Here is my example:
id <- 1:5
names_1 <- c("hannah", "marcus", "fred", "joe", "lara")
df_1 <- data.frame(id, names_1)
df_1$phonenumberFound <- NA
names_2 <- c("hannah", "markus", "fredd", "joey", "paul", "mary", "olivia")
phone <- c(123, 234, 345, 456, 567, 678, 789)
df_2 <- data.frame(names_2, phone)
What I want to achieve is:
If one of the names in df_2 (at least approximately) matches a name in df_1, then I want to add the corresponding phone number in df_1.
Basically, it's some kind of a fuzzy left join but I have not succeeded to do it.

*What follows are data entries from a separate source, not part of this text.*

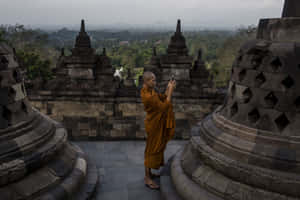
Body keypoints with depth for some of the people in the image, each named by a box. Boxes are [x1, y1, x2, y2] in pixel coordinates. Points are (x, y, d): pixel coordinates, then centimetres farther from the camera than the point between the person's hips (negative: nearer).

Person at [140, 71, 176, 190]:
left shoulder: (149, 90, 1)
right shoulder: (148, 96, -30)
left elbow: (161, 97, 10)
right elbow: (164, 107, -27)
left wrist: (168, 88, -6)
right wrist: (170, 91, -24)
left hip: (157, 123, 10)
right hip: (154, 125, -10)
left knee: (155, 148, 21)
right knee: (152, 150, 2)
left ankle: (148, 173, 36)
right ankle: (147, 179, 16)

In fact, my true df_1 has 30.000 rows and my true df_2 has 500.000 rows. Is there a fast way to do this?
Thank you!
EDIT:
I need to change and clarify my example as I'm running into memory issues using the answers provided so far. (I'm using a Windows notebook with 16 GB RAM.)
id_1 <- 1:30000
names_1 <- sample(c("hannah", "marcus", "fred", "joe", "lara"), 30000, replace = TRUE, prob = c(0.2, 0.2, 0.2, 0.2, 0.2))
df_1 <- data.frame(id_1, names_1)
df_1$numberFound <- NA
id_2 <- 1:500000
names_2 <- sample(c("hannah", "markus", "paul", "mary", "olivia"), 500000, replace = TRUE, prob = c(0.2, 0.2, 0.2, 0.2, 0.2))
anyNumber <- sample(c(123, 234, 345, 456, 567), 500000, replace = TRUE, prob = c(0.2, 0.2, 0.2, 0.2, 0.2))
df_2 <- data.frame(id_2, names_2, anyNumber)
Any helpful comments and answers are highly appreciated.